Bruce Springsteen once said music was his “life’s blood. Nothing means as much to me or ever has”. That was when he was young. Before he got married and had kids. He may phrase his passion for music differently now. But he had a point.
Sometimes music is all that people have. When I interviewed Holocaust survivor and pianist Alice Herz-Sommer, for the north London newspaper, Hampstead and Highgate Express in 2002, she told me music had been the “food of life” for prisoners in Nazi concentration camps.
Music entertains, it relaxes, it expresses. But not in some lite fashion: it sometimes has the power to make people hang onto life because it IS the expression of life. Music is important outside of commercial considerations, with which it is visibly entangled. This may seem obvious, but music is too often synonymous with the charts, celebrities and fame. And its other appeal is not merely to lift down-at-heels kids out of the ghetto so they can express themselves and become rich and famous. It has a proven ability to improve the quality of life of those suffering from traumatic experiences and illnesses. Organisations like Nordoff-Robbins are one of the lead practising and representative bodies for the music therapy field.
Academics say music is often the first thing many babies are exposed to when the mother (or other primary caregiver) sings and/or makes baby talk with a newborn. Music is rhythm, tone and vibration, according to Inayat Khan, the founder of the Sufi movement in the west. In his book, The Mysticism of Sound and Music, he said: “The music of the universe is the background of the little picture which we call music.” English writer Aldous Huxley said: “After silence, that which comes nearest to expressing the inexpressible is music.” Friedrich Wilhelm Nietzsche said, “Without music, life would be a mistake.”

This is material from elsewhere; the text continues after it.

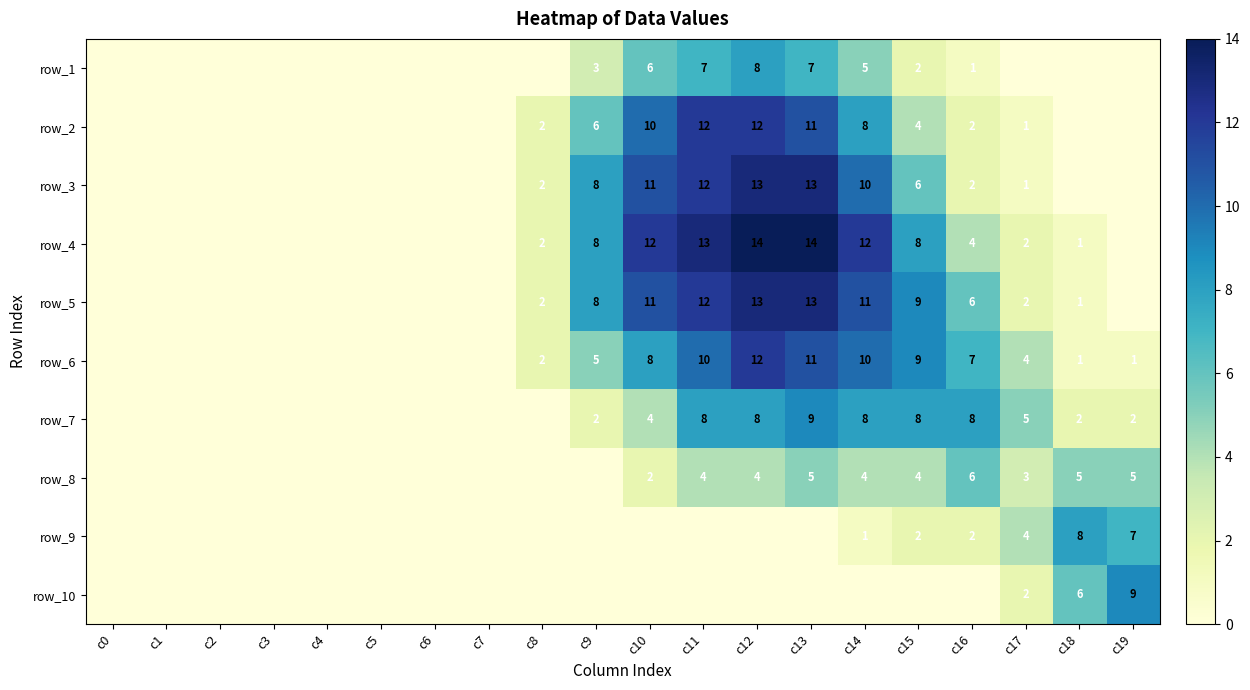

Which category has the lowest value across all series?

c0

Nevertheless, music probably still evokes Lady Gaga, Beyonce or some intangible, feelgood feeling we have for a song or an artist’s work, rather than these profound musings. It’s all about who’s in the charts or what’s playing at that hip club. As I handed in my final project about music therapy to Columbia Journalism School this week, I reflected on how my views on music had changed while writing it.

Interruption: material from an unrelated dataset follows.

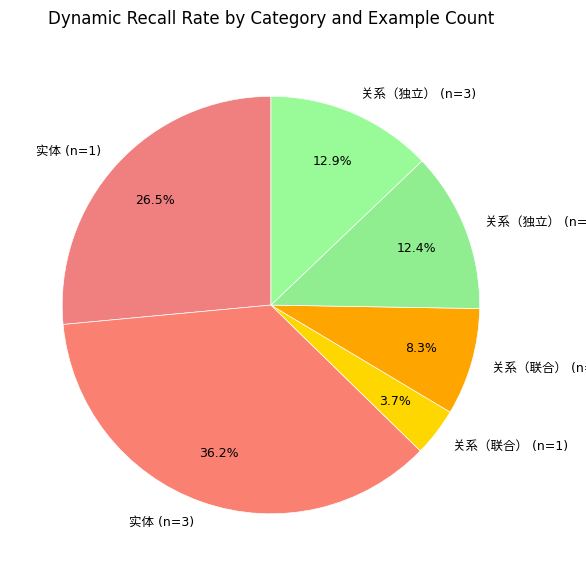

How many slices are in this pie chart?

6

I can conclude that I have even more reverence for it. Music means a lot to us as listeners – and players – but why we love it is not always explored. Music is not just an indulgence or only about youth, different scenes or the latest download. It is something more basic, it gives expression to life’s heartbeat, the layers beneath the everyday. It even has the potential for concrete medical results like rewiring brains, a study from Harvard found this year. It would be nice if we could keep this in our minds when we listen to the next chart hit.